Put your gladrags on and join me hun, we’ll have some fun at Southwark Playhouse, which is rockin’ at the moment to new play with music ‘Teddy’.

Before the show even starts we’re treated to a mini-gig from Johnny Valentine (Will Payne), an American rock ’n’ roll star and teenage heartthrob who is touring early ’50s London. Valentine and his band continue to perform on a platform to the left of the stage once the show has started and Dougal Irvine’s excellent original songs weave in and out of Tristan Bernays’s narrative. It means that ‘Teddy’ swirls and bursts with rhythm. Even in Bernays’s script you can feel the beat; the music, choreography and language all work together in a swinging, electrifying harmony.
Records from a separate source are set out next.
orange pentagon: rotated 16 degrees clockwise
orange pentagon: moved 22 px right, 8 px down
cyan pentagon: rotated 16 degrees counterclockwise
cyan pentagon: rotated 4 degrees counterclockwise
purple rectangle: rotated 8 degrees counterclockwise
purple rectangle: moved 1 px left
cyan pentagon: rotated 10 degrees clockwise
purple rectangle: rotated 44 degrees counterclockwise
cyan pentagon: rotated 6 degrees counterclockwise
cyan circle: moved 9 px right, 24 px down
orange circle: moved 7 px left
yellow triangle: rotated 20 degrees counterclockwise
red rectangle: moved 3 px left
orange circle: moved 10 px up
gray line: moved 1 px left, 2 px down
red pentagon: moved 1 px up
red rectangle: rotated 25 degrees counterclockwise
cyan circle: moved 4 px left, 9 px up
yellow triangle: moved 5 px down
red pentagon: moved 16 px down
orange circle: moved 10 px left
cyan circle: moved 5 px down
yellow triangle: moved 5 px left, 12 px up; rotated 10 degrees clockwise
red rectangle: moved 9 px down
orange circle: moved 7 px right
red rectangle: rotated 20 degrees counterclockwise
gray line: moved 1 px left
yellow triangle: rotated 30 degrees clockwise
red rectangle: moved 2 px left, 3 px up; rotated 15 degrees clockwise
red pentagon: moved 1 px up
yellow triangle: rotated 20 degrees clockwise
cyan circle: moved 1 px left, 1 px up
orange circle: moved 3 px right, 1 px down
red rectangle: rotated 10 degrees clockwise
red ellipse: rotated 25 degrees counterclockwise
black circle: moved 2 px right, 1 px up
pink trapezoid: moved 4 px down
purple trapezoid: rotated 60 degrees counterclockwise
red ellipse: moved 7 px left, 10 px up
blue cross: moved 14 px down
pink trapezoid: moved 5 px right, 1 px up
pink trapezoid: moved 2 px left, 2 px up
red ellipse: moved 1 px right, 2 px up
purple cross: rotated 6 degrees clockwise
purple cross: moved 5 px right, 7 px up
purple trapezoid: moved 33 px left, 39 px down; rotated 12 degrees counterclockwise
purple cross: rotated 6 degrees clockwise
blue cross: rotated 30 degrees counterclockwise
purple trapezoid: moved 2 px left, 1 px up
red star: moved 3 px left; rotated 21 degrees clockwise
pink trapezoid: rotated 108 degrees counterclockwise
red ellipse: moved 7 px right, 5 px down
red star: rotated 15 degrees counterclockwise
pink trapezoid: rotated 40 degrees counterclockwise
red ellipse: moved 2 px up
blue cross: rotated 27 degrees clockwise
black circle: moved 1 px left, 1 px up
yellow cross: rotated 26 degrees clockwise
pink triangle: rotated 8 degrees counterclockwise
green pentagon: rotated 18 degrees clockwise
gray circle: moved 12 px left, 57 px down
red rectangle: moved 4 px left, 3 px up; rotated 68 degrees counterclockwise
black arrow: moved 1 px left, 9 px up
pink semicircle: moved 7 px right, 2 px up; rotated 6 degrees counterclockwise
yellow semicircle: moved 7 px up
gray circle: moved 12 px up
‘Teddy’ is about a teenage Teddy boy and Teddy girl living in still bombed-out Elephant & Castle. Their eyes meet over a crowd at a party and they end up spending one of the best and worst nights of their lives together. As Josie and Teddy roam a rubble-filled London, Bernays takes us into their heads: concerned with quiffs, jackets, cigarettes and rock ’n’ roll. Dressed in their Edwardian clothes – from where the Teddy movement got its name – we see rebellion, hope and despair in everything they do.

Bernays’s fresh thriller of a script really brings out the scarred landscape of an unstable, unhappy London resonating with the echoes of war. The Teddies – kids with barely a dream between them – are products of a city in disarray. ‘The next big thing don’t come from a place like this,’ Josie says in a line that sums it all up.

Joseph Prowen as Teddy and Jennifer Kirby as Josie crackle with chemistry, and they entirely embody these two fun-searching lost souls. Prowen dances all knees and elbows, while Kirby is feet and arms, and they are brilliant to watch, like little rockets. On stage the entire time, they own the fated lovers, and they slip easily into other characters too – caricaturing the likes of the hulking brute who is trying to seduce Josie and an old bitter pawn shop man with realism and humour. It’s an absolute blast of a night, a fun, punchy, poignant homage to London’s past and an evening that will have you jiving on your way out.